Журнал «Юность» №05/2025 - страница 8



Я потом не знал, как жене объяснить, каким образом кольцо потерял. Она до сих пор уверена, что на водку обменял.

Помнишь, я рассказывал, как К. на меня бросался посреди реки, а между нами какое-то существо сидело? Так вот мне тогда еще показалось, что на руке у него было мое кольцо, и только поэтому К. не бросился на меня.

Город со стороны реки совсем не тот, что с суши.

И ирисы… Какие там ирисы!

Стыд

Если вы знаете что-то более пустынное, чем пляжи Абхазии в октябре, дайте мне знать. Подозреваю, назовете что-то вроде Антарктиды или плато Путорана. Впрочем, ладно. Шутка на троечку, но пляжи Абхазии в октябре действительно не самое многолюдное место.

Он сидел на крупной гальке, подставив лицо все еще довольно жаркому солнцу.

Загорелый, худой, почти ходячий скелет. Загорелый, улыбчивый скелет.

Услышав скрежет гальки под моими ногами, открыл глаза.

– О, красное, – сказал, увидев бутылку вина в моей руке. – Можем объединить ресурсы.

Он достал из матерчатого, расшитого совами рюкзака бутылку красного.

Я сел рядом с ним.

Он любил улыбаться. Почти не переставал.

Море… Его волны, словно щенки или котята, плескались совсем рядом. Море остывало, вода день ото дня становилась все прозрачней. «Скоро будет как хрусталь», – подумал я.

– Я тут понял, – сказал он, откинувшись и закрыв глаза, – человек спит, пока ему интересно видеть сны.

Если честно, разговаривать совсем не хотелось. Но его «заход» был слишком интригующим.

– Неправда. Я сколько раз просыпался на самом интересном месте.

– Вы, вероятно, имеете в виду сны эротического характера? Как хотите, но рассказывать о снах эротического характера первому встречному – это что-то из области бесстыдства.

– Эти сны, как правило, обрываются непосредственно перед тем, что принято называть коитусом, – сказал он. – Так вот, коитус в эротике – самая скучная часть истории. Эротика – это не оргазм, эротика – это эрекция. Не помню, кто сказал. Вы просыпаетесь потому, что дальше будет голая физиология и скука. Нет?

Я пожал плечами. Он услышал, как шевельнулась галька под моими руками, и принял это за согласие.

– Секс скучен. Интересно лишь то, что приводит к нему. Вы просыпаетесь именно потому, что ваш организм лучше вас знает, что дальше будут только эти нелепые возвратно-поступательные движения… Пародия на кривошипношатунный механизм.

Я усмехнулся. Он услышал.

– Самое смешное, что с жизнью та же история.

– То есть? – не понял я.

– То есть вы живете, пока вам интересно.

– Вы серьезно?

– Абсолютно.

– Я знал жизнелюбцев, которые очень рано ушли.

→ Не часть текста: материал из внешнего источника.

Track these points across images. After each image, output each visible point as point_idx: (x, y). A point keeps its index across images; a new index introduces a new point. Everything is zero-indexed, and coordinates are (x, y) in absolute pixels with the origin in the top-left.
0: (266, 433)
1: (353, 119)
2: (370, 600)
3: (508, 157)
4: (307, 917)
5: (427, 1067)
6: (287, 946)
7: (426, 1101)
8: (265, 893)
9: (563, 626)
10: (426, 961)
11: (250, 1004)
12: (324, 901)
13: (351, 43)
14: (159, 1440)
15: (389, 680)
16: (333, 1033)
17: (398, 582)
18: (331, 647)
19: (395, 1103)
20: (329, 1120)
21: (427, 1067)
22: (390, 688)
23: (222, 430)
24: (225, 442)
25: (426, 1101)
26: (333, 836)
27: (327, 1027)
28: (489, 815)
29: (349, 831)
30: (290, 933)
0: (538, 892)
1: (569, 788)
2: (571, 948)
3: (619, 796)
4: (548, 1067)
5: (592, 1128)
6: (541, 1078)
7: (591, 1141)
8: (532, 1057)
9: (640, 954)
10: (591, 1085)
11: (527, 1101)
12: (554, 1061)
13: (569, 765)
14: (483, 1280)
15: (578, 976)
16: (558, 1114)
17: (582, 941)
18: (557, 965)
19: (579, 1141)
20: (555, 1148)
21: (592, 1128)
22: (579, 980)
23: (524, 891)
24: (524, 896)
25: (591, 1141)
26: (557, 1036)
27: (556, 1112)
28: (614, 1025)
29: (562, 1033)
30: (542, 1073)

– Чушь. Делали вид, что жизнелюбивы, жовиальны, жуируют… Извините, увлекся словесным жонглированием. Но если серьезно, то уверен на сто, двести процентов, что люди спят, пока им интересно видеть сны, а живут, пока интересна жизнь. Он пил вино так, как, наверное, вампиры пьют кровь.

– Вам сколько лет? – спросил он.

– Пятьдесят два.

– Вы хорошо сохранились.

– Спасибо.

– Мне девяносто четыре.

Цифра меня ошарашила. Да, он действительно походил на скелет, обтянутый кожей, но больше семидесяти я ему никогда бы не дал. А тут плюс четверть века…

– Думаю, вам можно доверять в таких вопросах, – согласился я.

– О да, молодой человек. Мне можно доверять во многих вопросах.

Я скинул одежду, сходил к морю, окунулся. Вернулся на берег, вытерся рубахой, снова уселся на камни. Сердце колотилось, солнце девочкой льнуло к груди.

– Я так понимаю, вам до сих пор интересно жить? – спросил я.